Para el Imperio Bolchevique que el judío Karl Marx engendró en teoría y que otros judíos materializaron en la URSS, sí hubo victoria. Para el Trono de Oro, para ese poder económico de magnates de bolsa que medran protegidos tras el poder político de cada nación, también hubo más jugosos dividendos que acrecentaron sus tesoros a costa del empobrecimiento de las masas. Y para los sionistas de Israel que hace casi dos mil años se dispersaron por el mundo, también brilló la aurora del triunfo y recuperaron fronteras, gobierno y un sitio de honor entre las Naciones Unidas.

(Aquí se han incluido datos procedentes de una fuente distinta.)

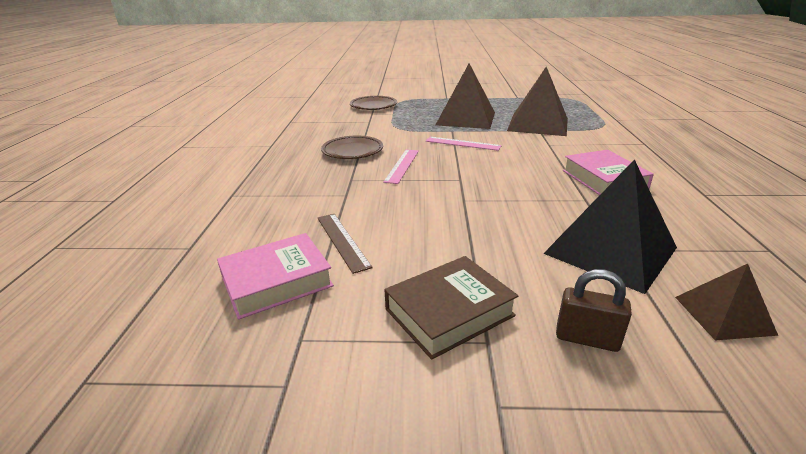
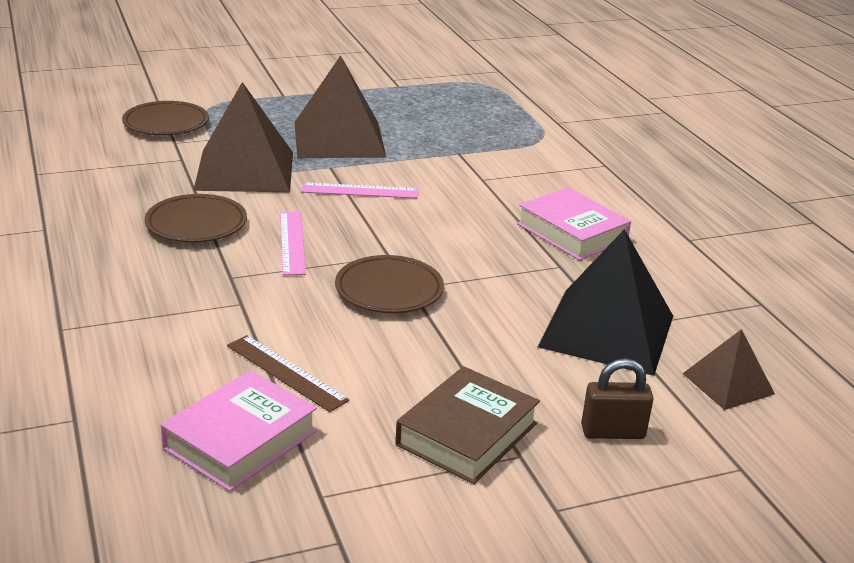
camera: 25 degrees left, 0 degrees up
(447, 199) = (389, 290): none -> brown plate
(538, 124) = (453, 142): brown pyramid -> brown pyramid (245, 170)

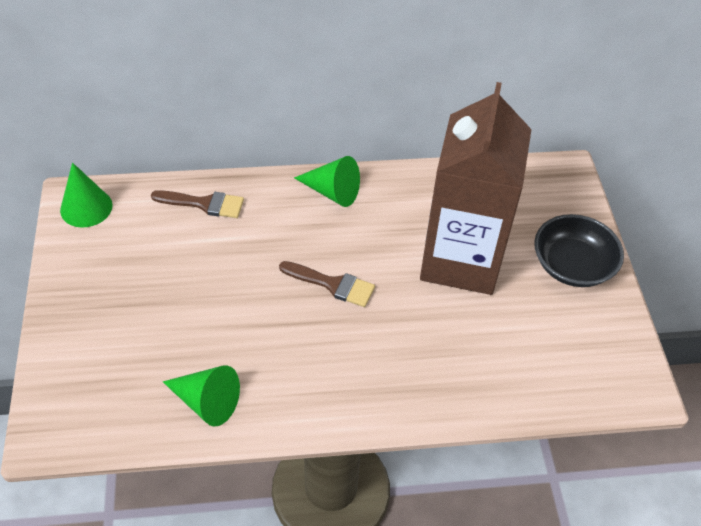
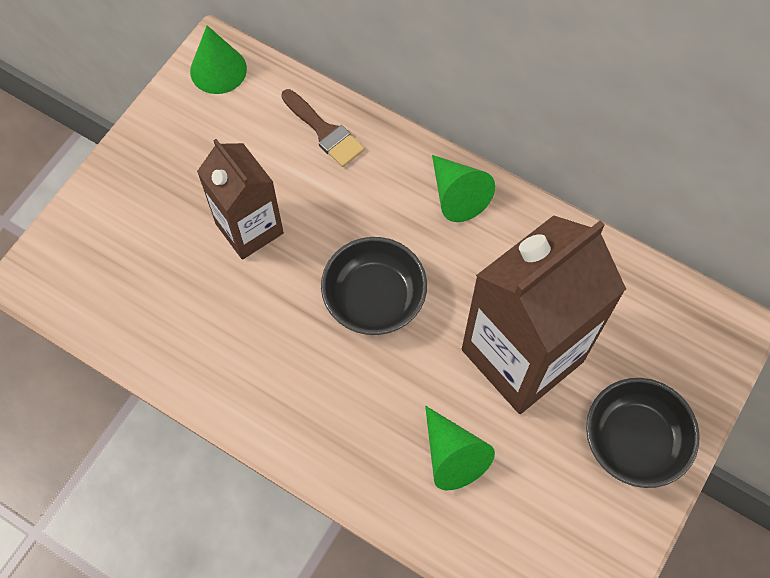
camera: 40 degrees right, 15 degrees up
(202, 294) = (249, 228): none -> brown carton
(206, 402) = (174, 338): green cone -> green cone (452, 455)
(332, 284) = (374, 297): brown brush -> black bowl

La ONU dio un tácito apoyo para que el movimiento judío atacara a los árabes y fundara el Estado de Palestina mediante la fuerza, pese a que esto se hallaba en pugna con los principios anteriormente sustentados por la propia ONU. En medio de matanzas (silenciadas por el monopolio informativo mundial) un millón de habitantes árabes fueron arrojados al desierto, sin que esto lo presente nadie como "un crimen contra la humanidad". El mundo árabe declaró la "guerra santa", pero bien pronto se vio que los israelitas no habían descuidado ningún aspecto de su conquista. Mientras ellos recibían abundantes armas modernas, los árabes se quejaban de que se les abastecía con municiones defectuo­sas o de calibre distinto al de su arma. Años más tarde se supo que eso fue obra de saboteadores que operaban en los altos círculos de Egipto. Cuando al fin la oficialidad logró derrocarlos (junto con el rey Faruk) ya era demasiado tarde. Israel surgió bajo el patrocinio de los jefes judíos de EE.UU. y de la URSS. Su primer presidente Ben-Zvi nació en Rusia y fue revolucio­nario bolchevique desde 1905. Su sucesor Zalman Chazar también procede de la URSS, lo mismo que el Premier Ben Gurion, la ministro de relaciones Golda Mayerson y otros funcionarios. Y Morgenthau, Secretario del Tesoro de EE.UU. en la época de Roosevelt, se fue a Israel como secretario del Tesoro. En 8 años Washington suminis­tró a Israel 257 millones de dólares, a costa del contribuyente americano abrumado de impuestos, y la ayuda ha continuado.